Background: American Academy of Neurology (AAN) practice parameters for amyotrophic lateral sclerosis (ALS) include noninvasive positive pressure ventilation (NIV) for a forced vital capacity (FVC) ≤50%predicted. Despite the limited ability of NIV systems to deliver adequate ventilation synchronous with patient demand, nocturnal patient-ventilator asynchrony has not been systematically studied in patients with ALS prescribed such NIV.
Methods: Twenty-three consecutively recruited patients with ALS reporting consistent use of nocturnal NIV (nNIV) prescribed for FVC ≤50% or orthopnea underwent home nocturnal polysomnography (PSG) on their current nNIV regimen (all used bilevel positive airway pressure). PSG recorded airflow, NIV pressures, thoracic and abdominal respiratory effort, and O(2) saturation by pulse oximetry (SpO(2)).

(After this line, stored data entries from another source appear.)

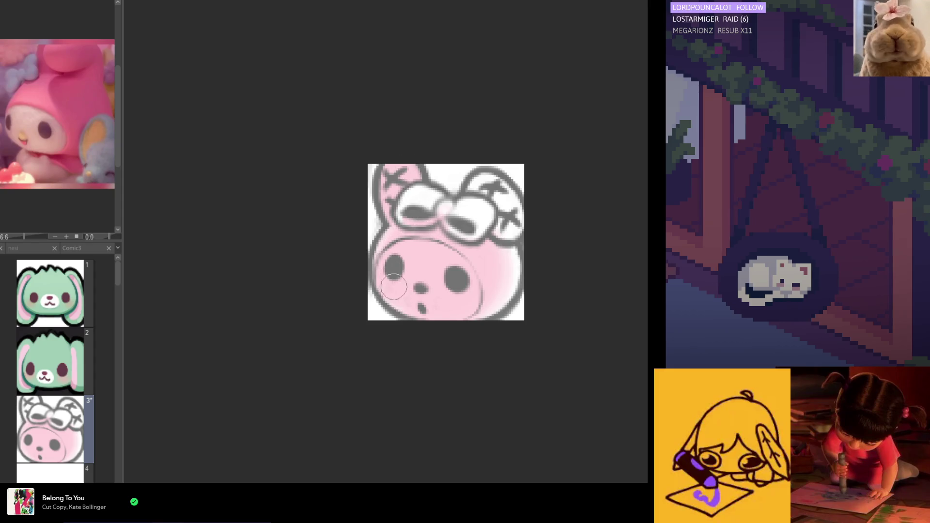
{"action": "mouse_move", "coordinate": [471, 303]}
{"action": "left_mouse_down"}
{"action": "mouse_move", "coordinate": [503, 305]}
{"action": "mouse_move", "coordinate": [513, 271]}
{"action": "mouse_move", "coordinate": [498, 259]}
{"action": "mouse_move", "coordinate": [505, 194]}
{"action": "mouse_move", "coordinate": [482, 183]}
{"action": "mouse_move", "coordinate": [500, 219]}
{"action": "left_mouse_up"}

Patient-ventilator asynchrony was calculated as an asynchrony index (AI), the number of episodes of asynchrony per hour of nocturnal recording time (RT).
Results: Nineteen patients had an adequate PSG. Their mean AI was 69 ± 46 SD (range 15-146/hour). Mean asynchrony time as a percent of RT was 17% ± 19%. Mean nadir SpO(2) was 85% ± 7%. In multiple regression analysis, no demographic, functional severity (including FVC and ALS Revised Functional Rating Scale), or NIV (including pressure levels and duration of NIV prescription) variables were significantly predictive of degree of patient-ventilator asynchrony.
Conclusions: These findings document frequent nocturnal patient-ventilator asynchrony in patients with ALS consistently using nNIV prescribed as per current AAN practice parameters, and suggest that use of nNIV per these parameters is unlikely to provide patients with ALS optimal nocturnal ventilatory support.